Marc Mohan of The Oregonian dismissed the film as "a post-Memento, mess-with-your-head thriller that thinks it's much cleverer than it is", but commented that Courteney Cox "doesn't embarrass herself" in her role, while The Hollywood Reporter felt that she was "as convincing as she could possibly be." Mark Holcomb, however, said Cox's demeanor "suggests impatience rather than depression," and F. X. Feeney thought "Cox’s performance is too muted to vitally illuminate this woman’s agony". Others such as Walter Addiego of the San Francisco Chronicle believed the film was a conscious decision on Cox's part to "establish movie credibility after the megasuccess of Friends".

Most praise in reviews was directed towards cinematographer Nancy Schreiber's work on the film. Tobias said the film "makes the most of its visual limitations", and Marc Savlov of the Austin Chronicle commented that it was "soaked to its noirish core in some fine cinematography." Kirk Honeycutt cited Schreiber as "the movie's real heroine, as she dramatically meshes the real with the surreal, creating different looks and emotions for each segment through light and color," while Jack Mathews wrote, "I suspect that it was her work—perhaps alone—that changed "November's" fate from a direct-to-video release to a brief first run in theaters."
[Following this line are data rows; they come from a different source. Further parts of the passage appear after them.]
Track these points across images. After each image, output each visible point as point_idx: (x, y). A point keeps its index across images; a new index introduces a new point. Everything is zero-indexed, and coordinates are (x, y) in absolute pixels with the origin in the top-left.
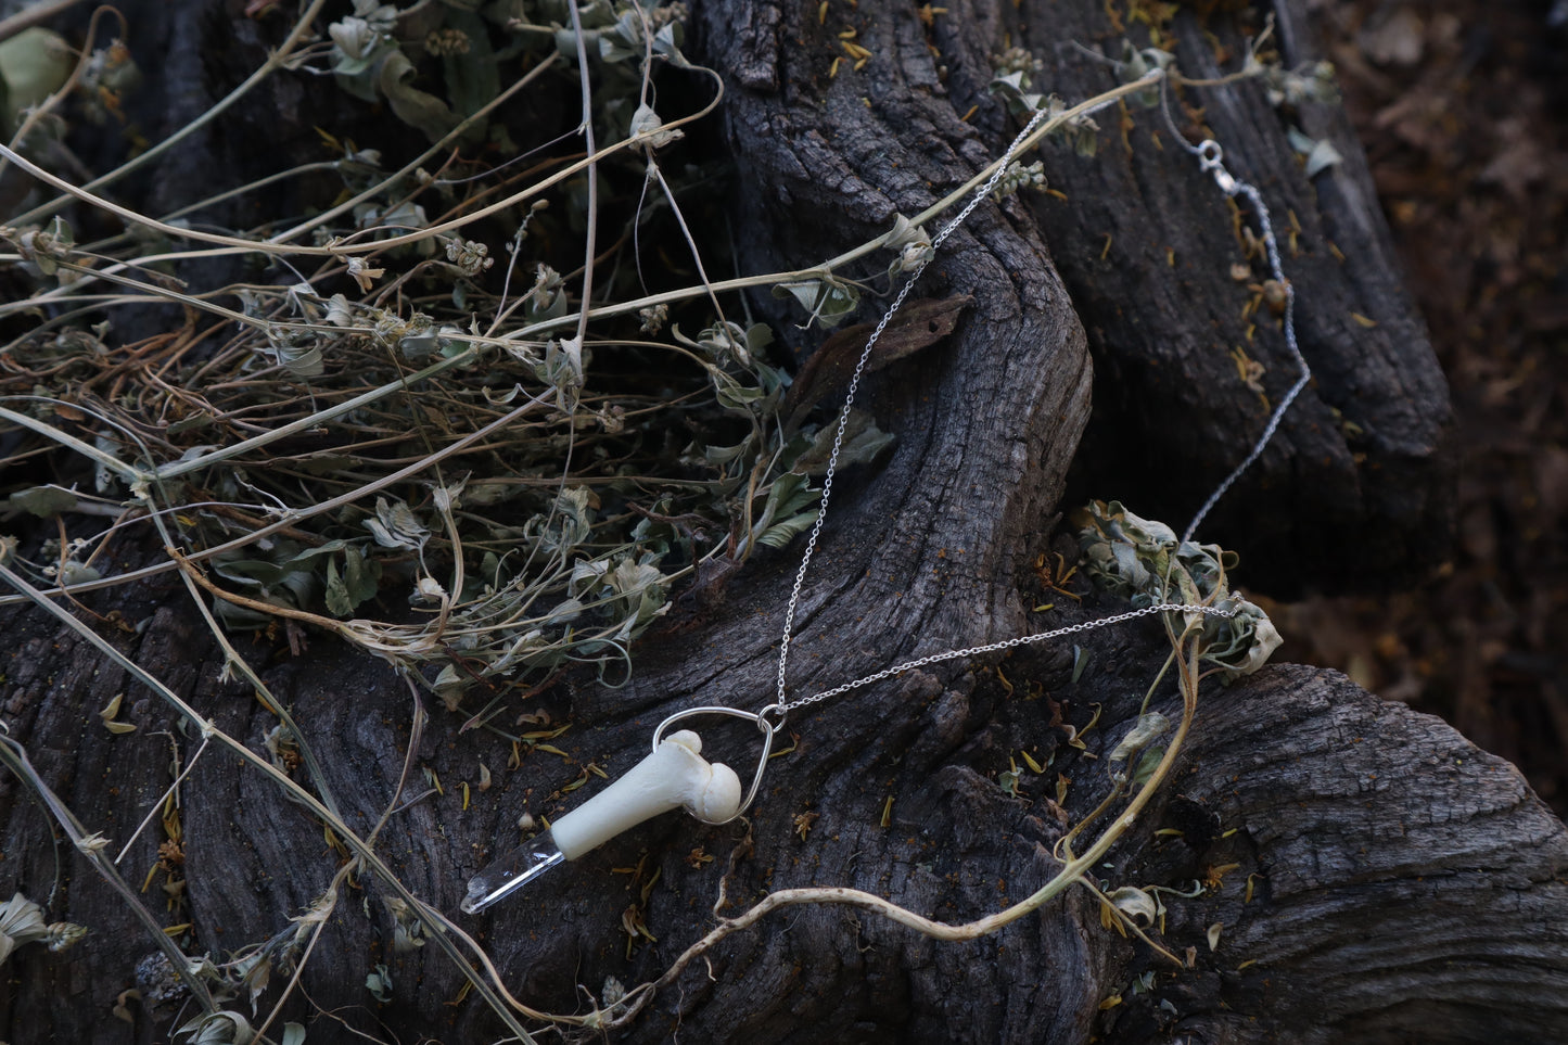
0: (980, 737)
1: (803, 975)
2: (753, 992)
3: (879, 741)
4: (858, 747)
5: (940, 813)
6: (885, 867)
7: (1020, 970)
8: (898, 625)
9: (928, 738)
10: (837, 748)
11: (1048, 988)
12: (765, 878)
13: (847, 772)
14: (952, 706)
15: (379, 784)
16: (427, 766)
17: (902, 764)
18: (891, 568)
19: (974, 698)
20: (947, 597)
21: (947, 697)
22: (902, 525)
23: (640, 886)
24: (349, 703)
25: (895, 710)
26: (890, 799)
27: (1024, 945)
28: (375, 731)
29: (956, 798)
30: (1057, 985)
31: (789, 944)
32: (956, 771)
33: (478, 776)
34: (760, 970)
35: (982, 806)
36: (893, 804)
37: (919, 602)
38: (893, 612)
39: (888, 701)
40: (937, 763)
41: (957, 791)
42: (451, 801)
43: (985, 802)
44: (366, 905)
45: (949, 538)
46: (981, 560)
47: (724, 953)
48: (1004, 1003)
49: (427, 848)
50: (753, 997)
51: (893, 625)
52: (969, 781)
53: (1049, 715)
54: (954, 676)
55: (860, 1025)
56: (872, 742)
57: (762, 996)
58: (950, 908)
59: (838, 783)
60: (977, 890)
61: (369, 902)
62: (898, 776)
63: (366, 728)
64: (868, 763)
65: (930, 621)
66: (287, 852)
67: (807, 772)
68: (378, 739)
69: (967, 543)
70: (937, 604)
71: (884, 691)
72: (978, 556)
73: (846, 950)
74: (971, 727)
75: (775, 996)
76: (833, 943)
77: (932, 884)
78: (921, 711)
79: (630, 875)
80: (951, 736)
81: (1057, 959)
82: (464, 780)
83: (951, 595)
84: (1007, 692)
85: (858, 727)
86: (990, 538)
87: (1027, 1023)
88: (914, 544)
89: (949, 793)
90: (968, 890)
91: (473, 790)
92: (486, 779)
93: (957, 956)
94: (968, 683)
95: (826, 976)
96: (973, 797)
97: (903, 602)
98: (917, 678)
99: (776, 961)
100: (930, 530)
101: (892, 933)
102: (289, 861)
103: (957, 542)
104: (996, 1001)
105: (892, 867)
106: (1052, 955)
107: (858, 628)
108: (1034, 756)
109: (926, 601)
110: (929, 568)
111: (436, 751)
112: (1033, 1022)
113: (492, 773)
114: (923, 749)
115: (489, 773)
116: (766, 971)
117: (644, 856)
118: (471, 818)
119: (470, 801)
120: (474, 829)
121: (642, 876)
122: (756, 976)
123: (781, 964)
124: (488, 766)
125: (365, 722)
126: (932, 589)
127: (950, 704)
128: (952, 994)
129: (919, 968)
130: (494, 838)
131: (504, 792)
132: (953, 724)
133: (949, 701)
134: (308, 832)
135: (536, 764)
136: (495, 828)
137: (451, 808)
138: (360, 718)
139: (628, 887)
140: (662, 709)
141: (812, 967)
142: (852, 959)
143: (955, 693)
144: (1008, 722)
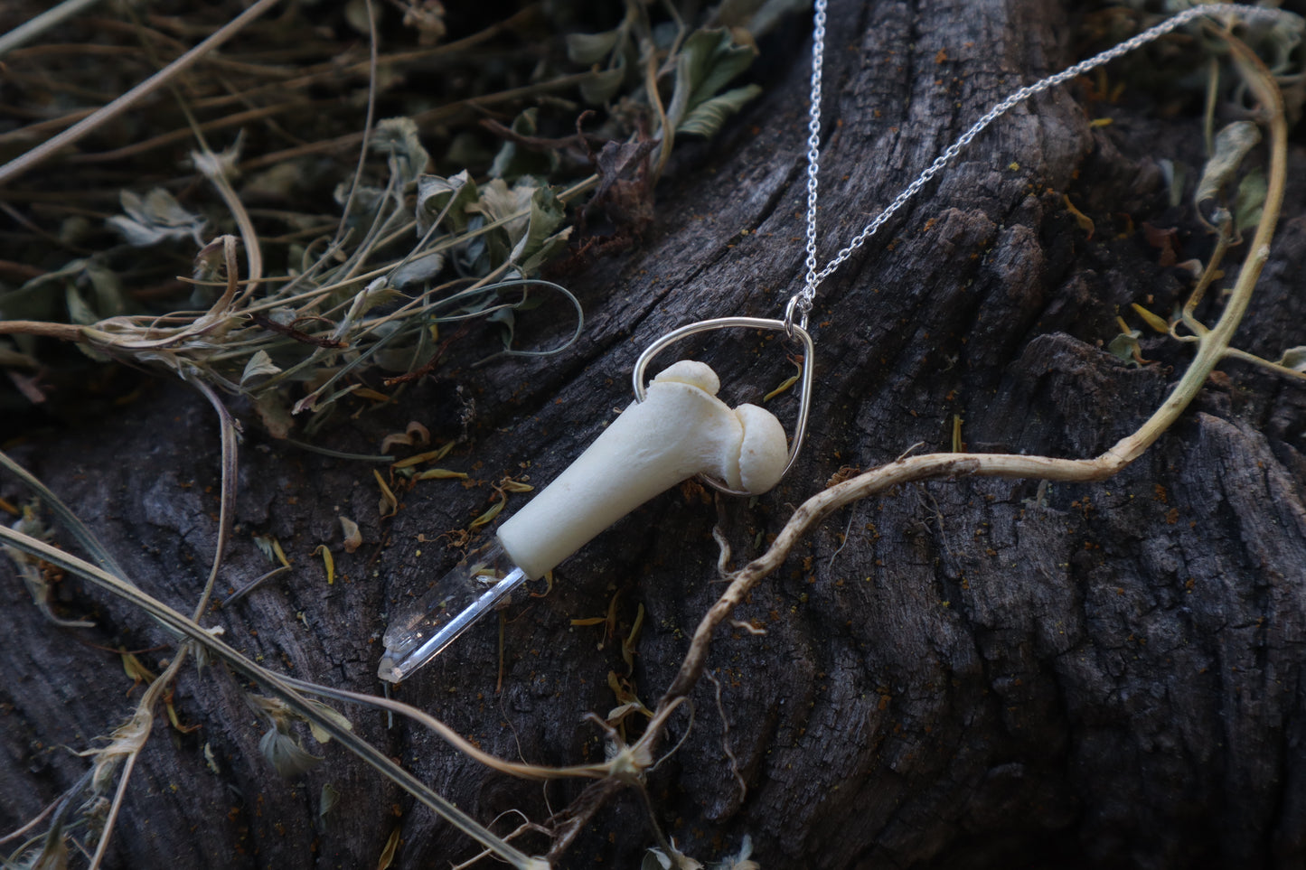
0: (1069, 287)
1: (896, 706)
2: (827, 750)
3: (921, 334)
4: (892, 351)
5: (1036, 421)
6: (977, 515)
7: (1228, 602)
8: (905, 164)
9: (993, 307)
10: (863, 358)
11: (1284, 614)
12: (804, 574)
13: (885, 393)
14: (1018, 246)
15: (194, 573)
16: (260, 535)
17: (962, 363)
18: (873, 101)
19: (1049, 230)
20: (966, 107)
21: (1006, 238)
22: (872, 43)
23: (618, 643)
24: (125, 475)
25: (934, 277)
26: (957, 420)
27: (1225, 566)
28: (171, 499)
29: (1058, 382)
30: (1295, 607)
31: (863, 665)
32: (1049, 341)
33: (340, 533)
34: (830, 714)
35: (1101, 385)
36: (963, 427)
37: (927, 127)
38: (892, 152)
39: (921, 265)
40: (1013, 343)
41: (1057, 372)
42: (307, 574)
43: (1101, 378)
44: (208, 754)
45: (946, 34)
46: (1000, 48)
47: (768, 702)
48: (1215, 667)
49: (285, 646)
50: (829, 758)
51: (899, 165)
52: (1071, 351)
53: (1153, 253)
54: (1007, 207)
55: (998, 770)
56: (910, 339)
57: (843, 753)
58: (1091, 550)
59: (876, 412)
60: (1125, 511)
61: (213, 749)
62: (960, 386)
63: (158, 498)
64: (913, 369)
66: (71, 704)
67: (826, 407)
68: (180, 509)
69: (973, 33)
70: (953, 122)
71: (911, 253)
72: (994, 45)
73: (952, 648)
74: (1052, 279)
75: (862, 748)
76: (930, 642)
77: (1056, 521)
78: (973, 269)
79: (597, 627)
80: (1027, 292)
81: (1284, 569)
82: (320, 542)
83: (972, 102)
84: (1085, 232)
85: (887, 318)
86: (1004, 19)
87: (1263, 679)
88: (897, 61)
89: (1045, 380)
90: (1112, 514)
91: (337, 555)
92: (353, 534)
93: (1122, 615)
94: (1032, 210)
95: (931, 699)
96: (1083, 374)
97: (904, 134)
98: (956, 219)
99: (851, 693)
100: (914, 36)
101: (1015, 606)
102: (76, 718)
103: (959, 36)
104: (1202, 666)
105: (988, 513)
106: (1273, 566)
107: (848, 187)
108: (1150, 307)
109: (937, 123)
110: (929, 83)
111: (271, 512)
112: (1272, 675)
113: (361, 526)
114: (989, 329)
115: (355, 526)
116: (839, 714)
117: (611, 594)
118: (343, 593)
119: (336, 570)
120: (351, 607)
121: (617, 625)
122: (826, 726)
123: (859, 696)
124: (352, 518)
125: (154, 491)
126: (942, 105)
127: (1014, 246)
128: (1129, 677)
129: (1068, 650)
130: (383, 616)
131: (385, 548)
132: (1026, 273)
133: (1011, 241)
134: (97, 667)
135: (423, 499)
136: (383, 601)
137: (309, 585)
138: (145, 488)
139: (600, 646)
140: (591, 372)
141: (906, 690)
142: (965, 661)
143: (1016, 228)
144: (1101, 267)
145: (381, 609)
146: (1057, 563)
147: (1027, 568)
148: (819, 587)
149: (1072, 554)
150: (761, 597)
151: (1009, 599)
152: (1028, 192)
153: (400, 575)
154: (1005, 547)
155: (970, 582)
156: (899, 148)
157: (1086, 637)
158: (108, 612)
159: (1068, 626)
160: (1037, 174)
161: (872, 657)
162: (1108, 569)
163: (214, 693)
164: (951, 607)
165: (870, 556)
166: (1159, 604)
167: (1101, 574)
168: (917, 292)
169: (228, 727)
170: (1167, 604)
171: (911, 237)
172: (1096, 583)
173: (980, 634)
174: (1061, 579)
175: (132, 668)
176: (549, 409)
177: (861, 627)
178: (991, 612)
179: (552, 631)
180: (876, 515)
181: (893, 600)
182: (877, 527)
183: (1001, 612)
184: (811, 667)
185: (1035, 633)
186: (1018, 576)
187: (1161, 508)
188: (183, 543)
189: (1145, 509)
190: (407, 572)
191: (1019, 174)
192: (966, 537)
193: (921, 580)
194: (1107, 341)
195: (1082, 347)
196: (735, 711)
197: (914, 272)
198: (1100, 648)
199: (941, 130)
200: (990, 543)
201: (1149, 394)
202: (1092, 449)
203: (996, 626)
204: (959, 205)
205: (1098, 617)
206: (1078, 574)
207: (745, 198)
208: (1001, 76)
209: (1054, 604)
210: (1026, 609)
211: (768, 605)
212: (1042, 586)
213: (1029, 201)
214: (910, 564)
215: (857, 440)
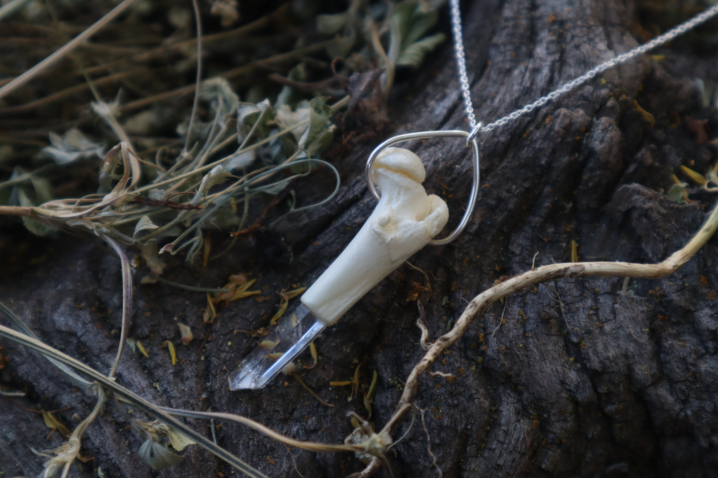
0: (639, 155)
1: (543, 427)
2: (500, 457)
3: (547, 189)
4: (529, 201)
5: (624, 242)
6: (589, 302)
8: (532, 83)
9: (592, 170)
10: (511, 206)
12: (479, 344)
13: (527, 228)
14: (605, 130)
17: (575, 208)
18: (509, 47)
19: (625, 120)
20: (569, 48)
21: (598, 125)
22: (508, 13)
23: (361, 396)
24: (40, 303)
25: (553, 152)
26: (574, 244)
28: (70, 315)
29: (635, 215)
31: (520, 401)
32: (628, 189)
33: (178, 333)
34: (500, 433)
35: (663, 215)
36: (578, 249)
37: (545, 61)
38: (523, 77)
39: (545, 145)
40: (607, 192)
41: (634, 208)
42: (159, 359)
43: (663, 211)
44: (100, 473)
45: (554, 4)
46: (588, 11)
47: (460, 427)
50: (501, 462)
51: (528, 85)
52: (642, 194)
53: (692, 135)
54: (597, 106)
55: (612, 468)
56: (541, 193)
57: (510, 458)
58: (662, 320)
59: (521, 241)
60: (683, 294)
61: (103, 471)
62: (574, 222)
63: (62, 314)
64: (544, 211)
65: (560, 71)
66: (12, 445)
67: (489, 238)
68: (76, 320)
69: (571, 3)
70: (561, 56)
71: (538, 138)
72: (584, 9)
73: (577, 386)
74: (628, 150)
75: (523, 455)
76: (563, 383)
77: (640, 303)
78: (577, 147)
79: (348, 388)
80: (612, 159)
82: (166, 339)
83: (572, 44)
84: (649, 124)
85: (525, 180)
88: (524, 22)
89: (628, 214)
90: (675, 297)
91: (177, 347)
92: (187, 333)
93: (684, 359)
94: (612, 108)
95: (565, 420)
96: (651, 208)
97: (530, 66)
98: (565, 116)
99: (513, 419)
100: (534, 7)
101: (615, 358)
102: (16, 454)
103: (562, 5)
105: (596, 301)
107: (497, 100)
108: (693, 168)
109: (550, 59)
110: (545, 36)
111: (133, 322)
113: (193, 329)
114: (591, 184)
115: (188, 329)
116: (506, 433)
117: (356, 365)
118: (182, 370)
119: (177, 357)
120: (188, 379)
121: (360, 386)
122: (499, 441)
123: (519, 421)
124: (186, 323)
125: (59, 311)
126: (553, 48)
127: (603, 130)
128: (691, 400)
129: (652, 384)
130: (208, 384)
131: (208, 342)
132: (611, 147)
133: (601, 127)
134: (28, 421)
135: (231, 310)
136: (208, 375)
137: (160, 366)
138: (54, 309)
139: (350, 399)
140: (337, 223)
141: (549, 416)
142: (586, 394)
143: (604, 119)
144: (660, 144)
145: (207, 379)
146: (641, 329)
147: (622, 333)
148: (489, 352)
149: (651, 323)
150: (452, 360)
151: (612, 353)
152: (610, 97)
153: (219, 358)
154: (607, 321)
155: (586, 344)
156: (528, 75)
157: (662, 376)
158: (33, 387)
159: (651, 369)
160: (616, 86)
161: (526, 395)
162: (674, 331)
163: (103, 434)
164: (576, 361)
165: (521, 331)
166: (707, 352)
167: (670, 335)
168: (543, 162)
169: (112, 455)
170: (712, 351)
171: (537, 128)
172: (667, 340)
173: (594, 376)
174: (644, 339)
175: (50, 422)
176: (311, 249)
177: (518, 375)
178: (601, 362)
179: (318, 390)
180: (524, 305)
181: (538, 358)
182: (526, 313)
183: (607, 362)
184: (487, 404)
185: (629, 375)
186: (617, 338)
187: (705, 291)
188: (79, 341)
189: (695, 292)
190: (223, 355)
191: (604, 86)
192: (582, 317)
193: (555, 344)
194: (666, 189)
195: (649, 192)
196: (439, 434)
197: (540, 150)
198: (672, 382)
199: (553, 63)
200: (598, 320)
201: (694, 220)
202: (660, 256)
203: (604, 371)
204: (567, 107)
205: (669, 362)
206: (655, 335)
207: (432, 112)
208: (589, 28)
209: (641, 355)
210: (623, 359)
211: (457, 365)
212: (632, 344)
213: (610, 103)
214: (547, 335)
215: (510, 259)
On review aggregate website Rotten Tomatoes, November has an approval rating of 32% based on 79 reviews. The site’s critics consensus reads, "Murky and too artsy for its own good, November ends up being a case of style with little substance. On Metacritic, the film has a weighted average of 47 based on 26 reviews, indicating "mixed or average reviews".

== Awards and nominations ==
At the 2004 Sundance Film Festival, Nancy Schreiber won the award for Dramatic Excellence in Cinematography. Schreiber said the win was "quite a shock, since it was on mini-dv and we were up against films shot on film". Danielle Renfrew was nominated for the Producers Award at the 2004 Independent Spirit Awards for her work on November and Groove.